Everyone is interested in elephants. The evidence is in the numbers. My Youtube video entitled "Huge elephant penis" has over 5,600 views. So based on numbers alone, I figure if I put a picture of an elephant penis on my blog, it will fire up the hit counter. And it won't just be me refreshing the page. I don't really have a hit counter. I like to pretend. You see, if I knew the number of hits on my blog, I'd quickly realize that the majority of them were from me. So, it's better not to know and just wonder who's really out there. Bueller?

Can you please stop staring at the penis pictured above? Listen up. I know it's easy to get depressed at how under-endowed you are, but I think it's safe to say we're all in that same boat. Good thing too unless you are into beastiality. And I really hope I don't know anyone who is. So, stop sizing yourself up and know that you can make it up with personality and endurance and things like that. Yeah, keep telling yourself that.

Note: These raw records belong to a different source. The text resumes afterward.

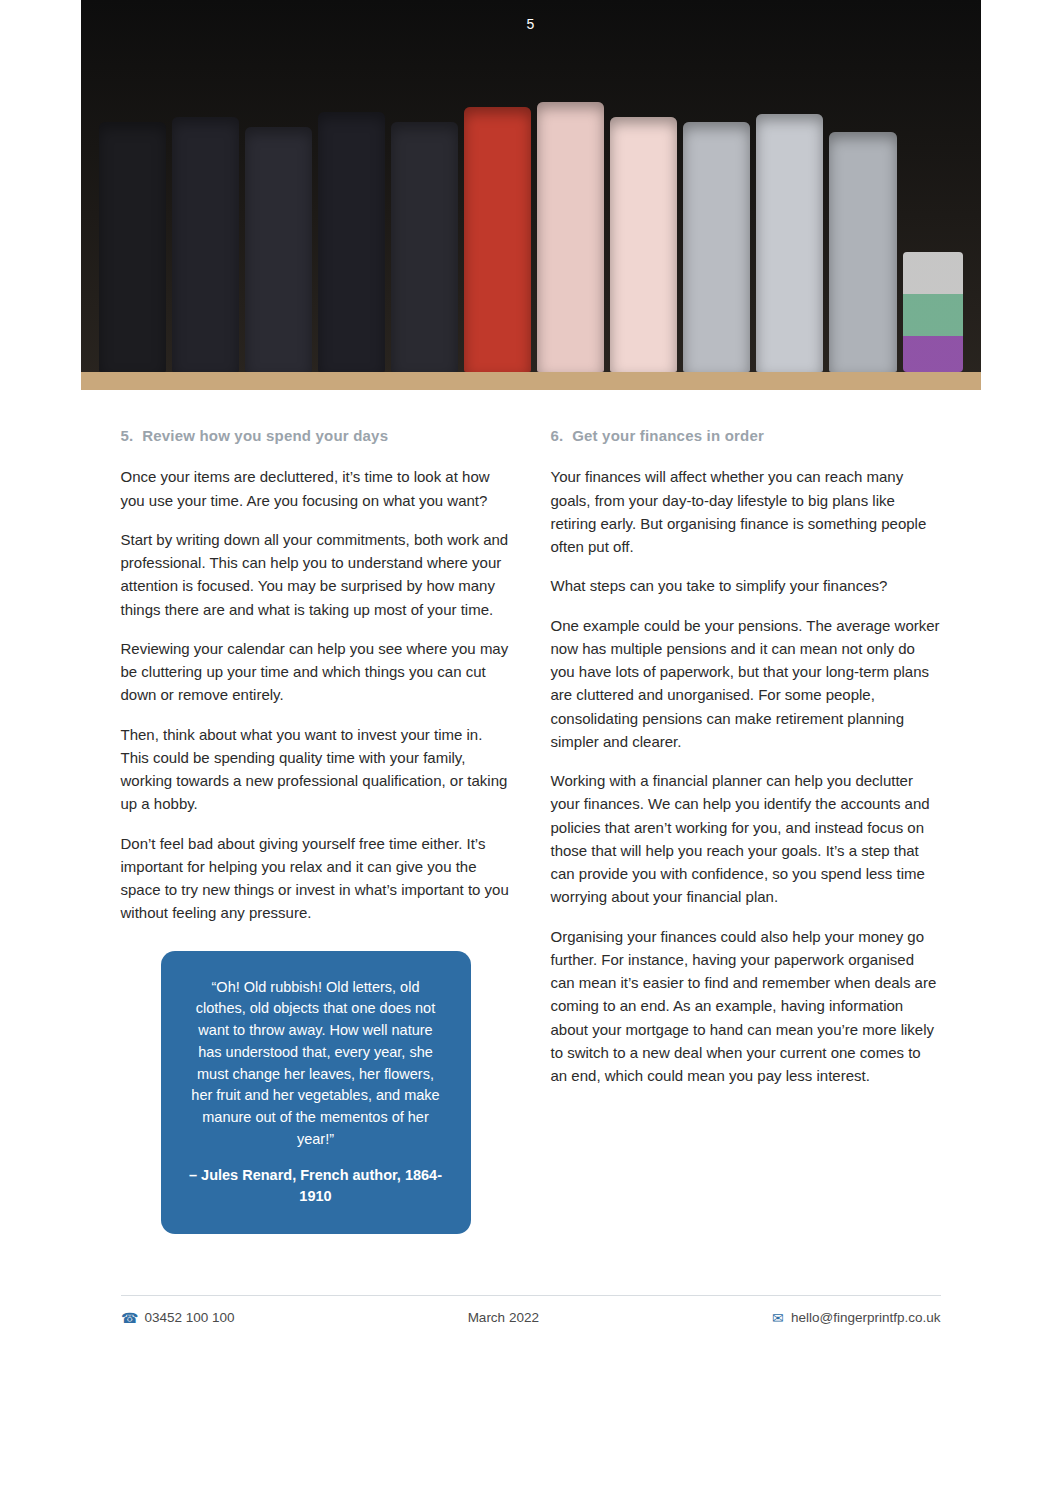5
5. Review how you spend your days
Once your items are decluttered, it’s time to look at how you use your time. Are you focusing on what you want?
Start by writing down all your commitments, both work and professional. This can help you to understand where your attention is focused. You may be surprised by how many things there are and what is taking up most of your time.
Reviewing your calendar can help you see where you may be cluttering up your time and which things you can cut down or remove entirely.
Then, think about what you want to invest your time in. This could be spending quality time with your family, working towards a new professional qualification, or taking up a hobby.
Don’t feel bad about giving yourself free time either. It’s important for helping you relax and it can give you the space to try new things or invest in what’s important to you without feeling any pressure.
“Oh! Old rubbish! Old letters, old clothes, old objects that one does not want to throw away. How well nature has understood that, every year, she must change her leaves, her flowers, her fruit and her vegetables, and make manure out of the mementos of her year!” – Jules Renard, French author, 1864-1910
6. Get your finances in order
Your finances will affect whether you can reach many goals, from your day-to-day lifestyle to big plans like retiring early. But organising finance is something people often put off.
What steps can you take to simplify your finances?
One example could be your pensions. The average worker now has multiple pensions and it can mean not only do you have lots of paperwork, but that your long-term plans are cluttered and unorganised. For some people, consolidating pensions can make retirement planning simpler and clearer.
Working with a financial planner can help you declutter your finances. We can help you identify the accounts and policies that aren’t working for you, and instead focus on those that will help you reach your goals. It’s a step that can provide you with confidence, so you spend less time worrying about your financial plan.
Organising your finances could also help your money go further. For instance, having your paperwork organised can mean it’s easier to find and remember when deals are coming to an end. As an example, having information about your mortgage to hand can mean you’re more likely to switch to a new deal when your current one comes to an end, which could mean you pay less interest.
☎03452 100 100
March 2022
✉hello@fingerprintfp.co.uk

So, anyway, I'm talking about elephants. But not really. I'm just saying that you'll probably read all this bullshit just because of the penis that caught your attention in the first place. Why? Because you think I have something important to say about big penises? Of course I don't. Well, what on earth am I rambling on about? Good question. The answer is I don't know. I don't have much to say, but I want to write so here I am. Thanks for listening.